(Electronic design files)
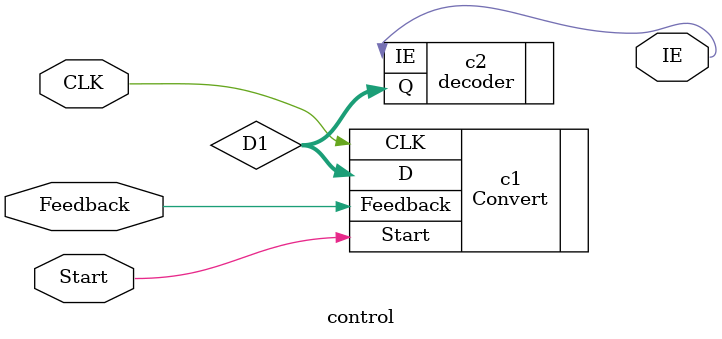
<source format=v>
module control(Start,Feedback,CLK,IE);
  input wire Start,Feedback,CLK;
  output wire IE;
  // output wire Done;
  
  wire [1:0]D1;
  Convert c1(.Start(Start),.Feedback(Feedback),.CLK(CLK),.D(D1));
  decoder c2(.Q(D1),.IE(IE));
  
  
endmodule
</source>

● Required action:
Copy out the line holding "output wire IE;" along with all lines after it through the end of the entries, exactly and only these.

● Exercise result:
  output wire IE;
  // output wire Done;
  
  wire [1:0]D1;
  Convert c1(.Start(Start),.Feedback(Feedback),.CLK(CLK),.D(D1));
  decoder c2(.Q(D1),.IE(IE));
  
  
endmodule
</source>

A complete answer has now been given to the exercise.